A verbatim transcript of the lines below, starting at the first and ending with the one that holds "Loading: 36%", is what should be produced.

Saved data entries
*-*-*

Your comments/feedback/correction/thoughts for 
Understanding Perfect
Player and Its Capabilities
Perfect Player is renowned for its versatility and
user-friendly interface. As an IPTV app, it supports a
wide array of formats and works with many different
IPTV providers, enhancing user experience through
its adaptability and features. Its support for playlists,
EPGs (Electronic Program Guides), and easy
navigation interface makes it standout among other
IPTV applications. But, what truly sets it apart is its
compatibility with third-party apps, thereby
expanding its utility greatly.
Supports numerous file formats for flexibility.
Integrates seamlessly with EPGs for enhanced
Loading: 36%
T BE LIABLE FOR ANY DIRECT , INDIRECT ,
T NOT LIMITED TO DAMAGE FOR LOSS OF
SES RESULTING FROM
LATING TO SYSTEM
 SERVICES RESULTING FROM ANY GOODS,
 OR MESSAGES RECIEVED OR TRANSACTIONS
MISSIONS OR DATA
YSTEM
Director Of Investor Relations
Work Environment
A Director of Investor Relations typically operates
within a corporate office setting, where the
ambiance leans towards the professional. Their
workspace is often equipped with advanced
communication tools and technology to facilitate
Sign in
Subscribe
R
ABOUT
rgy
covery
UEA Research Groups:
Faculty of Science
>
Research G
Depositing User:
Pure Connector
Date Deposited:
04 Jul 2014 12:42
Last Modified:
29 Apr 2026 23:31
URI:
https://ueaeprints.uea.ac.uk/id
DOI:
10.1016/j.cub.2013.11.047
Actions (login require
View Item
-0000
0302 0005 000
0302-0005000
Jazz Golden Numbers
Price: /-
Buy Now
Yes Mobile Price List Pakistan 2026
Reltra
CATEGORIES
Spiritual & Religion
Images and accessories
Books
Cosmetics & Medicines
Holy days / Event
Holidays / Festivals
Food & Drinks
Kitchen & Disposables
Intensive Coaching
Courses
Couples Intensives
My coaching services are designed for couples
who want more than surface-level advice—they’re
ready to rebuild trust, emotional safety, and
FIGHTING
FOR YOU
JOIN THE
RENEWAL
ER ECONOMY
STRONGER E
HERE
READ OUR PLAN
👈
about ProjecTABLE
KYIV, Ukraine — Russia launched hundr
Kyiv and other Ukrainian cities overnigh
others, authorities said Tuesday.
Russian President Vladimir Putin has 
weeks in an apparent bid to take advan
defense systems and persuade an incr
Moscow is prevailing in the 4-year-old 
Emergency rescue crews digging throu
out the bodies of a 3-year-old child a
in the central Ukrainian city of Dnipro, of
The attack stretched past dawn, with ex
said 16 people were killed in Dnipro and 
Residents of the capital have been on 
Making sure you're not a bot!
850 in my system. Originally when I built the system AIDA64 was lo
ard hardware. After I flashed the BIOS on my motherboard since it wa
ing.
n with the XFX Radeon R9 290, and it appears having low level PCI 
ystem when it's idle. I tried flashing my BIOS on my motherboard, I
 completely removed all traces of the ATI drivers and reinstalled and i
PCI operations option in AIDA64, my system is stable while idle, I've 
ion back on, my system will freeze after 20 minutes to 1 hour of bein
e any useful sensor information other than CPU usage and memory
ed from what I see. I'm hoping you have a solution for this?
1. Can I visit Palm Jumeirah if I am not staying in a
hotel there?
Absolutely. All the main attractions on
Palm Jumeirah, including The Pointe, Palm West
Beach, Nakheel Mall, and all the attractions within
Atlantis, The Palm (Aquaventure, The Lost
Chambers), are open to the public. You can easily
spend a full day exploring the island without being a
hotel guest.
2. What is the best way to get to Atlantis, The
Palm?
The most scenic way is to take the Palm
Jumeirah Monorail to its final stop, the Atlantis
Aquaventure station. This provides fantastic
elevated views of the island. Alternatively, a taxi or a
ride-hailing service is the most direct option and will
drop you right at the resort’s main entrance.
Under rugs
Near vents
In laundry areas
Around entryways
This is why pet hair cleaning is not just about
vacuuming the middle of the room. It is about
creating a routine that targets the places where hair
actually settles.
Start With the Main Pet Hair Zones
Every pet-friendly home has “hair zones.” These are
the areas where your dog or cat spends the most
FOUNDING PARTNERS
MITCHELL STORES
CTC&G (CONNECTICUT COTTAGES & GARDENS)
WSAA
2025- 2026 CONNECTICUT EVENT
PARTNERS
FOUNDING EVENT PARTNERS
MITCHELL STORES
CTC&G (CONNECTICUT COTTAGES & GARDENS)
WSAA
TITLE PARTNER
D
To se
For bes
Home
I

*-*-*

◆ Exercise solution:
Your comments/feedback/correction/thoughts for 
Understanding Perfect
Player and Its Capabilities
Perfect Player is renowned for its versatility and
user-friendly interface. As an IPTV app, it supports a
wide array of formats and works with many different
IPTV providers, enhancing user experience through
its adaptability and features. Its support for playlists,
EPGs (Electronic Program Guides), and easy
navigation interface makes it standout among other
IPTV applications. But, what truly sets it apart is its
compatibility with third-party apps, thereby
expanding its utility greatly.
Supports numerous file formats for flexibility.
Integrates seamlessly with EPGs for enhanced
Loading: 36%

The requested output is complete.